Maintenance free with the whole roof guaranteed weather secure for 40 years
Practically every traditional roof tile manufacture extols the merits of dry fixing. Practically every traditional roof tile manufacturer charges extra for it.
With every single Decra tile and accessory it comes as standard and at no extra cost. There is no other way of fitting them.
Traditionally, mortar has been used to secure the perimeters of roofs, and it is widely acknowledged that this is a potential source of roof failure because of incorrect ratios of sand and cement, wrong choice of sand, too dry a mix, too wet a mix. And there is just that little problem of not being able to apply it in wet or freezing conditions.
But take a look out of your window, or take a walk down your street, and you will not help but notice how few roofs with concrete tiles, clay tiles or slates are dry fixed. Why? Is it because it is too expensive?
With Decra, every tile and accessory is dry fixed, and mortar can not be used with them. Which is why a written, 40-year weather security guarantee is given covering the whole roof, not just the tiles.

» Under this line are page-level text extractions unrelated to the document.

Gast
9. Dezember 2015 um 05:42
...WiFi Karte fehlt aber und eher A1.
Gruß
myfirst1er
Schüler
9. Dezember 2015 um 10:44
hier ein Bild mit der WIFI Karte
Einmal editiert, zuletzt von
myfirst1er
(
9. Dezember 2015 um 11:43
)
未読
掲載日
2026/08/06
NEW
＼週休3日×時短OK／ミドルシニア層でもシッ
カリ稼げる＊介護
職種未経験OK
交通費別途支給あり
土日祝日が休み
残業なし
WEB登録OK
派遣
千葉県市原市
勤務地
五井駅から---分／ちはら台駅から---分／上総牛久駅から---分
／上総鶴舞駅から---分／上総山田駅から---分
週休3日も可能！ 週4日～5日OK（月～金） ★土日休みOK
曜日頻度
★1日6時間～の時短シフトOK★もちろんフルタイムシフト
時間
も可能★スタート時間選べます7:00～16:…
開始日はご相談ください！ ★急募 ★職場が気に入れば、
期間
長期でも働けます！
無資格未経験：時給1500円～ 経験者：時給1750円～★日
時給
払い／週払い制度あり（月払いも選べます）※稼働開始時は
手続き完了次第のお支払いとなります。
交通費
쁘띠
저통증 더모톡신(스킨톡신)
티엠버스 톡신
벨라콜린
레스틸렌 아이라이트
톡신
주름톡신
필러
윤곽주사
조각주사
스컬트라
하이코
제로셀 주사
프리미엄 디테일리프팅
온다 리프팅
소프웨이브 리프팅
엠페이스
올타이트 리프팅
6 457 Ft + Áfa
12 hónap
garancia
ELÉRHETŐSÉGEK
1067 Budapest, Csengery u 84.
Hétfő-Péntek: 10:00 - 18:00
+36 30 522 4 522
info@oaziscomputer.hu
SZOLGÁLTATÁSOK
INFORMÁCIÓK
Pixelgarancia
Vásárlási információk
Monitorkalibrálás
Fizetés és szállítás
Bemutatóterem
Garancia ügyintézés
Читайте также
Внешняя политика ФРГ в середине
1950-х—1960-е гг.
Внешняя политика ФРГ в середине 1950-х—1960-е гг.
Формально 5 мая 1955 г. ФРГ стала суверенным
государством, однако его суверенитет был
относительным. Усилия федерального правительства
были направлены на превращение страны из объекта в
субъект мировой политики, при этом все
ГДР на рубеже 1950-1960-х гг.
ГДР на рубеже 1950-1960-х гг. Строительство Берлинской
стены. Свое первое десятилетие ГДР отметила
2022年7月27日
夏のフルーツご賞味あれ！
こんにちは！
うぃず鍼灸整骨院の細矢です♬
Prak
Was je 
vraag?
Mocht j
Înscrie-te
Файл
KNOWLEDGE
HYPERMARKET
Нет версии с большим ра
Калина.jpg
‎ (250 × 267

It is not uncommon for traditional tile manufacturers’ roof guarantees to be void if wet fixing has been utilised.
Dry Fixed For The Ultimate In Security
The UK and Ireland are two of the windiest countries in Europe, but not one correctly fitted Decra roof has ever suffered damage caused by wind uplift, and this includes the hurricane in South East England in 1987. So, not one penny has been spent on repairing Decra roofs through weather damage.
This outstanding performance is due to Decra's completely dry-fixed system combined with Decra’s unique top and bottom fixing method that has given Decra its extraordinary reputation for practically nil post-installation maintenance.
A day of gale is defined as a day on which the mean wind speed at the standard measuring height of 10m above ground attains a value of 34 knots (39 miles per hour, 17.2 metres per second) or more over any period of 10 minutes during 24 hours.